_Text shown_:
Walz, who has represented southern Minnesota in Congress since 2007, spent 24 years in the National Guard and more than 20 years as a high school teacher and football coach, most recently in Mankato.

Johnson, of Plymouth, is in his third term with the Hennepin County Board and previously served in the Minnesota House. He was the Republican nominee in 2014, losing to Gov. Mark Dayton.

Walz is seeking to succeed Dayton and become the first Democrat to follow another Democrat.

Entering the final two weeks of the campaign, Walz and Johnson are trying to rally their respective supporters while winning over undecided and independent voters. A Star Tribune/MPR News Minnesota Poll showed 12 percent of voters undecided on the governor's race, with about one in seven likely voters unfamiliar with the candidates.

The same poll showed Walz leading 45-39, but his lead has shrunk since an earlier Star Tribune Minnesota Poll.

Democratic U.S. Sen. Amy Klobuchar and Republican challenger Jim Newberger also highlighted their health care stances in a debate that was taped earlier.

Klobuchar said it's important to protect the Affordable Care Act, also known as Obamacare. People with pre-existing conditions like diabetes would be kicked off their insurance plans if it is repealed, she said. She also said she favors importing drugs from Canada that are expensive in the U.S. to reduce costs.

Newberger, a state representative and longtime paramedic, said rural community hospitals would be shut down if a Medicare-for-all-style health care system is passed. He said lawmakers should sit down with big pharmaceutical companies, tell them they are "ripping us off" and work with them instead of turning to Canada.

_Exercise_:
Rewrite the article about the Minnesota races starting with "Johnson, of Plymouth, is" and going on through "Gov. Mark Dayton.", renaming "Minnesota House" as "state House". Rely only on the article about the Minnesota races.

_Information given_:
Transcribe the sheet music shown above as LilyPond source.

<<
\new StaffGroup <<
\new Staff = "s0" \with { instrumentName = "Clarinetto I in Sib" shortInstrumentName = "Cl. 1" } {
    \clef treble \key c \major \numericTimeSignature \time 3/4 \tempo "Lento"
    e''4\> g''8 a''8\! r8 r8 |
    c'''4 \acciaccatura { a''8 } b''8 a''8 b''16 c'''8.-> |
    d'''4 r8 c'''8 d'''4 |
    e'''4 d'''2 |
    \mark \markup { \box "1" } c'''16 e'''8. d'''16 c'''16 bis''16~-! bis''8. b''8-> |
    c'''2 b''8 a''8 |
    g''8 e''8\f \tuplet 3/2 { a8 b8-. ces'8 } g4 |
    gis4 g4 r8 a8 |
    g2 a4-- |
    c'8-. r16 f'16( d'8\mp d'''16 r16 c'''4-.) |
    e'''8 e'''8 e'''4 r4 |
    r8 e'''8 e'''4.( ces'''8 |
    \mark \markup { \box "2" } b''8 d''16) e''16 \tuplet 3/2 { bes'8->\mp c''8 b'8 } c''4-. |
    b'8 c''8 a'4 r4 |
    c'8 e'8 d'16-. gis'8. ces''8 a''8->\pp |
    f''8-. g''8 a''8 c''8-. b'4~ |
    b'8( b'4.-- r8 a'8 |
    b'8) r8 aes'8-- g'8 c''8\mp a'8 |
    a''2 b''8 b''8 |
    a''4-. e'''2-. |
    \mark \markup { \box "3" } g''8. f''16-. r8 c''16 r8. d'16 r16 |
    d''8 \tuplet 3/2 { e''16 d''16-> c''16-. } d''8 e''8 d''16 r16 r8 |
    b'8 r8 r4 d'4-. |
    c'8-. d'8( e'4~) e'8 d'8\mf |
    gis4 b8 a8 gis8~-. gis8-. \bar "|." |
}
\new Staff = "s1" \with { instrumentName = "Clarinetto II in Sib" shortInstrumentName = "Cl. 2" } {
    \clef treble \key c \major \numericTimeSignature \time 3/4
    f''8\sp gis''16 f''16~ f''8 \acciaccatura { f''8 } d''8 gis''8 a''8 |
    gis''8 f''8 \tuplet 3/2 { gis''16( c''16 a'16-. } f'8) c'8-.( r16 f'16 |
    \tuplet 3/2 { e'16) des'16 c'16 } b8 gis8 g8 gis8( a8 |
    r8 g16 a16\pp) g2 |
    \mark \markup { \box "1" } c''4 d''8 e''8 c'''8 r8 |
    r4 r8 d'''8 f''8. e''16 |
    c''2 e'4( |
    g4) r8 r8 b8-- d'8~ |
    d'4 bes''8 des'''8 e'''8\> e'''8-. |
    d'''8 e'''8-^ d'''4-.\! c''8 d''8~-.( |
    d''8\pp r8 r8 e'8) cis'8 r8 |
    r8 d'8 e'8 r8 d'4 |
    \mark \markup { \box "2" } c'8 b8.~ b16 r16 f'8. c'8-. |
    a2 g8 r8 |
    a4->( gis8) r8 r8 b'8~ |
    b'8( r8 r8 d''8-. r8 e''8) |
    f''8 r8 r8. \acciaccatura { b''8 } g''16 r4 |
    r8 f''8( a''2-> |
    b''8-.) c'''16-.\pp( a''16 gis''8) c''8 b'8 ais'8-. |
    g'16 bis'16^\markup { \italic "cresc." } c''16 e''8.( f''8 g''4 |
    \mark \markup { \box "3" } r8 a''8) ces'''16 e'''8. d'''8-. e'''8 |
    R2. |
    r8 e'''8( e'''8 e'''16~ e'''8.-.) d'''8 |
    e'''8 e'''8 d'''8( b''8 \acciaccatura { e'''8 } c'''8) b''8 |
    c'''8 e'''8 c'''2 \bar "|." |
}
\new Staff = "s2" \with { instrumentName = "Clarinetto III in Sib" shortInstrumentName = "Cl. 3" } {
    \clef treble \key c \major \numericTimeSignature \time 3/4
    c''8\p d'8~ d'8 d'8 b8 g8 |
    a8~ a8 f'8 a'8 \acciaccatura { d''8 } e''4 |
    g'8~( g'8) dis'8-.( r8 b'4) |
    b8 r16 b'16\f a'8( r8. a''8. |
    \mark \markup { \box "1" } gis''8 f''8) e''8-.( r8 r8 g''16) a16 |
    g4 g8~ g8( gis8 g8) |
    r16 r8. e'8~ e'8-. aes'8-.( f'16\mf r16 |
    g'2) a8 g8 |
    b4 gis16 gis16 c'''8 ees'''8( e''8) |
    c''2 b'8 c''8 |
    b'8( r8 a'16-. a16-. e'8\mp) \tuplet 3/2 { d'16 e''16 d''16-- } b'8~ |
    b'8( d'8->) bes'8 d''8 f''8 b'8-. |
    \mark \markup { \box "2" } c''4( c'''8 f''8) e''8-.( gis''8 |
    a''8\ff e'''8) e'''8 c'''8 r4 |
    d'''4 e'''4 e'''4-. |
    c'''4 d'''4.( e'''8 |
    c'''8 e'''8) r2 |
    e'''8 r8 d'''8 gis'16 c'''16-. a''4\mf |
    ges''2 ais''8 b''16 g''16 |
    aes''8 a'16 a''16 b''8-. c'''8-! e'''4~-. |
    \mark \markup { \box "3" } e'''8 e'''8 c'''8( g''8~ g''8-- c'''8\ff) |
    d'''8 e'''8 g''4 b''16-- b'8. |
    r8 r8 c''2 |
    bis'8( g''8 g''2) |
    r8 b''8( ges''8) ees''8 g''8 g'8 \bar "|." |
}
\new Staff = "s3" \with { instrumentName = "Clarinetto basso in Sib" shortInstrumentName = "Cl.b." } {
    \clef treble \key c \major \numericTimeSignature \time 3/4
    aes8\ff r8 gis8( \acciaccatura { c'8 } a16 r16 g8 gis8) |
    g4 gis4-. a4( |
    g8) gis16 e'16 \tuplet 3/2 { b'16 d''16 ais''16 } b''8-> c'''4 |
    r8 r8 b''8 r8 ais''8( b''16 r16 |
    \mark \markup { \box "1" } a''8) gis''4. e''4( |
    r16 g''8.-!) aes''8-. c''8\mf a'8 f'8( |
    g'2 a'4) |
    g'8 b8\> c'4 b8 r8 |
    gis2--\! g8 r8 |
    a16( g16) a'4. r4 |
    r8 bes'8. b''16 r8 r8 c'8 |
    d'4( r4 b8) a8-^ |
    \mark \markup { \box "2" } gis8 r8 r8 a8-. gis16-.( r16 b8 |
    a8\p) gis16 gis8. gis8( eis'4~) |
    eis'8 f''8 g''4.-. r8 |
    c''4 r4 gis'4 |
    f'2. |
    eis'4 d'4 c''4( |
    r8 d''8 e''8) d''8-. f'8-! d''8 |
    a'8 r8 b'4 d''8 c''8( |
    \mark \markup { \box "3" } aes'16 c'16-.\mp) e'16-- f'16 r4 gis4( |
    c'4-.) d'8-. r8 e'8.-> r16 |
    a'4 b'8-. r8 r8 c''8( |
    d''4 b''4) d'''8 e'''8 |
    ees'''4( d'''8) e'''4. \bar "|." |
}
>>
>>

_Finished exercise_:
Johnson, of Plymouth, is in his third term with the Hennepin County Board and previously served in the state House. He was the Republican nominee in 2014, losing to Gov. Mark Dayton.